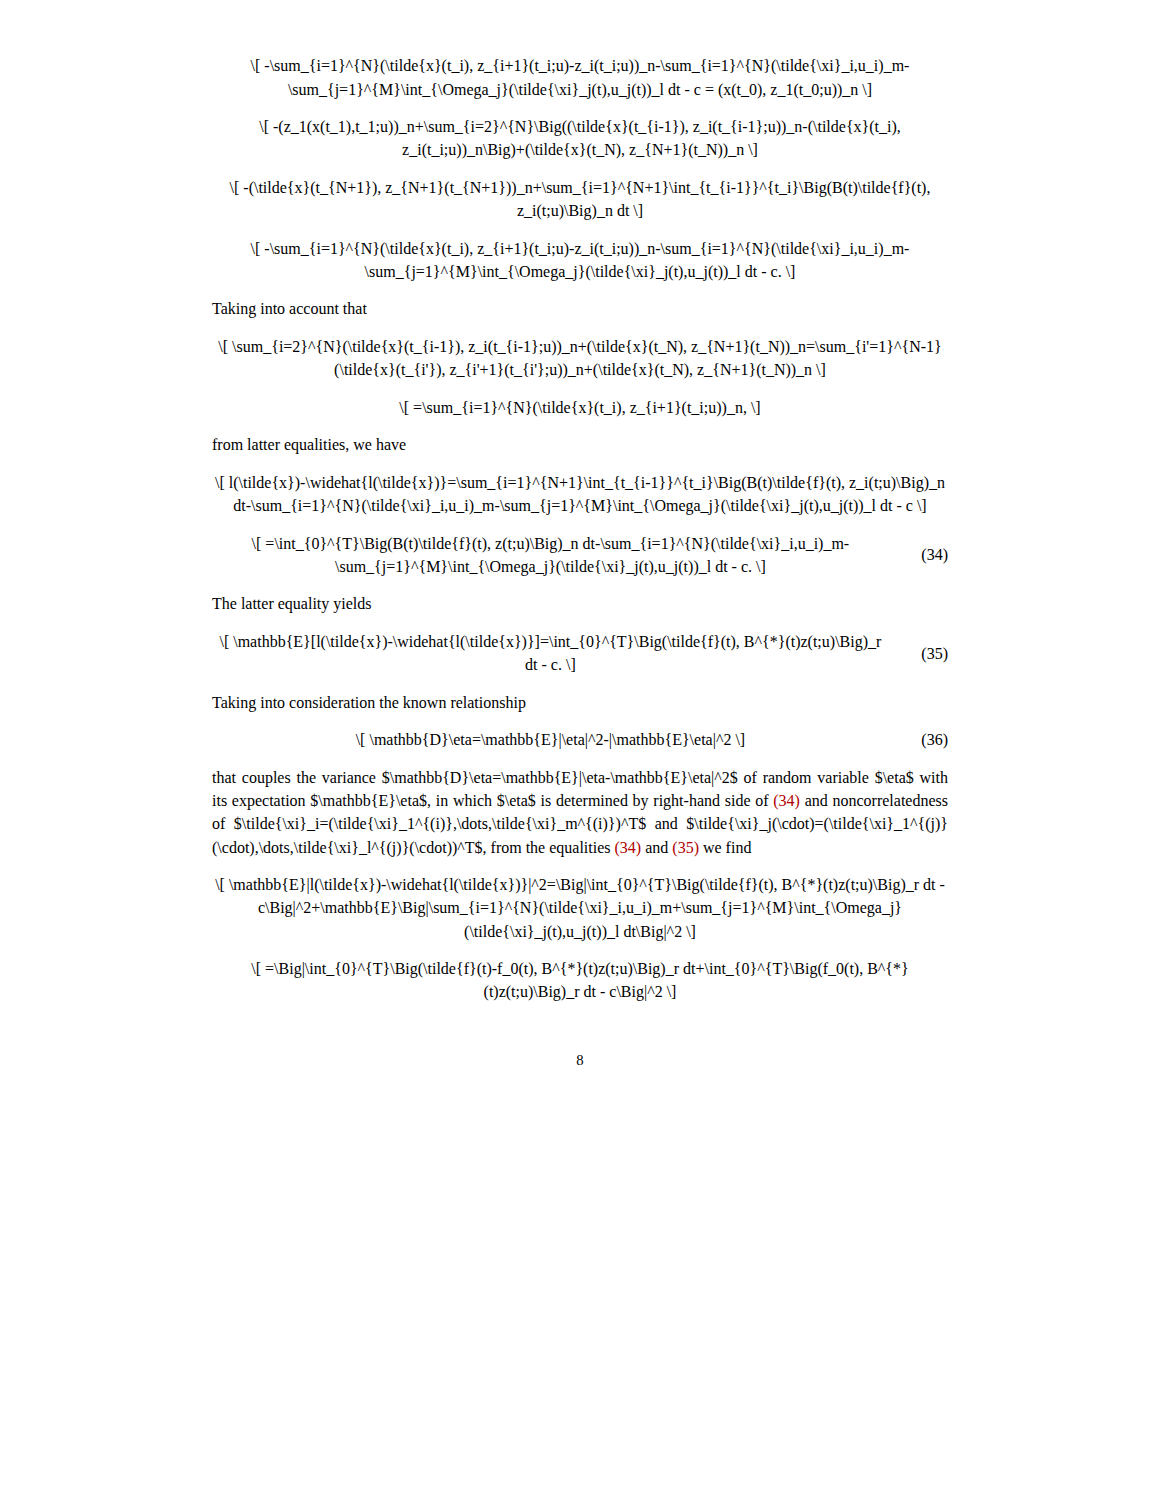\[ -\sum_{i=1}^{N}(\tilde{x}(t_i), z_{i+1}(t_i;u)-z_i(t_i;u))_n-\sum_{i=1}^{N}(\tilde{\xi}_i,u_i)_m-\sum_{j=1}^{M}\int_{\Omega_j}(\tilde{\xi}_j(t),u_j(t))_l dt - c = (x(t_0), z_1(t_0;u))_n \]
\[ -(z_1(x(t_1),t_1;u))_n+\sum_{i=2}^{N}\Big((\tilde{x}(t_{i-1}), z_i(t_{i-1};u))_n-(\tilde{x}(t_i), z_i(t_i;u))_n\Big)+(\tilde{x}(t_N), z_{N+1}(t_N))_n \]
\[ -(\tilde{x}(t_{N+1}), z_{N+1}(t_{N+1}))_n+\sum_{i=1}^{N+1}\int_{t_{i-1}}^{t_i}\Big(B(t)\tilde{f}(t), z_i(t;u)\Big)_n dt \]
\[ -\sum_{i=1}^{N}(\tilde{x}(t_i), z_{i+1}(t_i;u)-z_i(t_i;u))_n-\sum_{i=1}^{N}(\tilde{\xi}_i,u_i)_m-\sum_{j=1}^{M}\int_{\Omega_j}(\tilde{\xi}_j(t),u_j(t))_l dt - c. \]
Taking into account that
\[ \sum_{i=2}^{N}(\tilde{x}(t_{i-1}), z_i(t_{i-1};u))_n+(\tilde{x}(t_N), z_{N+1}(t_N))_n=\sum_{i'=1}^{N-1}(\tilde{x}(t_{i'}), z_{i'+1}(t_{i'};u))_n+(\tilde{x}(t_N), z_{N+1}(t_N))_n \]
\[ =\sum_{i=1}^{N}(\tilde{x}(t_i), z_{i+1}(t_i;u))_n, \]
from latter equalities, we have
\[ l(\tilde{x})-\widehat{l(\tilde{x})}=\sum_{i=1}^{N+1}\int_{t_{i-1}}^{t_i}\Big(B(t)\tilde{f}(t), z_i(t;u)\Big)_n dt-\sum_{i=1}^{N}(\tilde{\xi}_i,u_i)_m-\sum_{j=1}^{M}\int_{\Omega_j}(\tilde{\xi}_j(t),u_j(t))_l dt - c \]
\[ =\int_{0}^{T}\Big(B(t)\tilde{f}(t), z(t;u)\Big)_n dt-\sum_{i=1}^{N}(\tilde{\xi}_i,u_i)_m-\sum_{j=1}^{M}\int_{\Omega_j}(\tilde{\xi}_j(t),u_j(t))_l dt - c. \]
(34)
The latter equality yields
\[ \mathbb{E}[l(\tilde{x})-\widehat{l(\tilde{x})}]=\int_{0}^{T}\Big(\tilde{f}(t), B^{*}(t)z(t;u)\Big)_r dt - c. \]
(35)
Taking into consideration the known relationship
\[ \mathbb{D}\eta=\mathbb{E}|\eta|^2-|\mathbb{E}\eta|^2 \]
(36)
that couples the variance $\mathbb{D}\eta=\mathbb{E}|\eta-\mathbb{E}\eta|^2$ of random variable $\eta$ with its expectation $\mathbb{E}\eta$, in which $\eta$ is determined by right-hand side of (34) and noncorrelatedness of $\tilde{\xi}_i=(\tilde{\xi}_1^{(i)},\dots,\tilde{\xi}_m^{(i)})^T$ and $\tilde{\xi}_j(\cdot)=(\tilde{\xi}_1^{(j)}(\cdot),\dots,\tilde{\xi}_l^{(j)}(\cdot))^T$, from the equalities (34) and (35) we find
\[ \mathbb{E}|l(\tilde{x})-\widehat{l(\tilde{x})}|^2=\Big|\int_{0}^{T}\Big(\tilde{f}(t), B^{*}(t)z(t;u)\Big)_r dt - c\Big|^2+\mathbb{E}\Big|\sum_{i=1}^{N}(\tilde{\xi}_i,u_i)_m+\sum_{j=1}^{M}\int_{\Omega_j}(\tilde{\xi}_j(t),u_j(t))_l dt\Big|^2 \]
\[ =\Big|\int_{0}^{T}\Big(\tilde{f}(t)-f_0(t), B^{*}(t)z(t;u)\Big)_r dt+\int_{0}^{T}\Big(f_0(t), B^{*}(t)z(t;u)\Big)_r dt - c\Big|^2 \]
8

===============

- _Problem to work on_
Leave the pictures aside and give the records above back word for word.

- _Exercise solution_
\[ -\sum_{i=1}^{N}(\tilde{x}(t_i), z_{i+1}(t_i;u)-z_i(t_i;u))_n-\sum_{i=1}^{N}(\tilde{\xi}_i,u_i)_m-\sum_{j=1}^{M}\int_{\Omega_j}(\tilde{\xi}_j(t),u_j(t))_l dt - c = (x(t_0), z_1(t_0;u))_n \]
\[ -(z_1(x(t_1),t_1;u))_n+\sum_{i=2}^{N}\Big((\tilde{x}(t_{i-1}), z_i(t_{i-1};u))_n-(\tilde{x}(t_i), z_i(t_i;u))_n\Big)+(\tilde{x}(t_N), z_{N+1}(t_N))_n \]
\[ -(\tilde{x}(t_{N+1}), z_{N+1}(t_{N+1}))_n+\sum_{i=1}^{N+1}\int_{t_{i-1}}^{t_i}\Big(B(t)\tilde{f}(t), z_i(t;u)\Big)_n dt \]
\[ -\sum_{i=1}^{N}(\tilde{x}(t_i), z_{i+1}(t_i;u)-z_i(t_i;u))_n-\sum_{i=1}^{N}(\tilde{\xi}_i,u_i)_m-\sum_{j=1}^{M}\int_{\Omega_j}(\tilde{\xi}_j(t),u_j(t))_l dt - c. \]
Taking into account that
\[ \sum_{i=2}^{N}(\tilde{x}(t_{i-1}), z_i(t_{i-1};u))_n+(\tilde{x}(t_N), z_{N+1}(t_N))_n=\sum_{i'=1}^{N-1}(\tilde{x}(t_{i'}), z_{i'+1}(t_{i'};u))_n+(\tilde{x}(t_N), z_{N+1}(t_N))_n \]
\[ =\sum_{i=1}^{N}(\tilde{x}(t_i), z_{i+1}(t_i;u))_n, \]
from latter equalities, we have
\[ l(\tilde{x})-\widehat{l(\tilde{x})}=\sum_{i=1}^{N+1}\int_{t_{i-1}}^{t_i}\Big(B(t)\tilde{f}(t), z_i(t;u)\Big)_n dt-\sum_{i=1}^{N}(\tilde{\xi}_i,u_i)_m-\sum_{j=1}^{M}\int_{\Omega_j}(\tilde{\xi}_j(t),u_j(t))_l dt - c \]
\[ =\int_{0}^{T}\Big(B(t)\tilde{f}(t), z(t;u)\Big)_n dt-\sum_{i=1}^{N}(\tilde{\xi}_i,u_i)_m-\sum_{j=1}^{M}\int_{\Omega_j}(\tilde{\xi}_j(t),u_j(t))_l dt - c. \]
(34)
The latter equality yields
\[ \mathbb{E}[l(\tilde{x})-\widehat{l(\tilde{x})}]=\int_{0}^{T}\Big(\tilde{f}(t), B^{*}(t)z(t;u)\Big)_r dt - c. \]
(35)
Taking into consideration the known relationship
\[ \mathbb{D}\eta=\mathbb{E}|\eta|^2-|\mathbb{E}\eta|^2 \]
(36)
that couples the variance $\mathbb{D}\eta=\mathbb{E}|\eta-\mathbb{E}\eta|^2$ of random variable $\eta$ with its expectation $\mathbb{E}\eta$, in which $\eta$ is determined by right-hand side of (34) and noncorrelatedness of $\tilde{\xi}_i=(\tilde{\xi}_1^{(i)},\dots,\tilde{\xi}_m^{(i)})^T$ and $\tilde{\xi}_j(\cdot)=(\tilde{\xi}_1^{(j)}(\cdot),\dots,\tilde{\xi}_l^{(j)}(\cdot))^T$, from the equalities (34) and (35) we find
\[ \mathbb{E}|l(\tilde{x})-\widehat{l(\tilde{x})}|^2=\Big|\int_{0}^{T}\Big(\tilde{f}(t), B^{*}(t)z(t;u)\Big)_r dt - c\Big|^2+\mathbb{E}\Big|\sum_{i=1}^{N}(\tilde{\xi}_i,u_i)_m+\sum_{j=1}^{M}\int_{\Omega_j}(\tilde{\xi}_j(t),u_j(t))_l dt\Big|^2 \]
\[ =\Big|\int_{0}^{T}\Big(\tilde{f}(t)-f_0(t), B^{*}(t)z(t;u)\Big)_r dt+\int_{0}^{T}\Big(f_0(t), B^{*}(t)z(t;u)\Big)_r dt - c\Big|^2 \]
8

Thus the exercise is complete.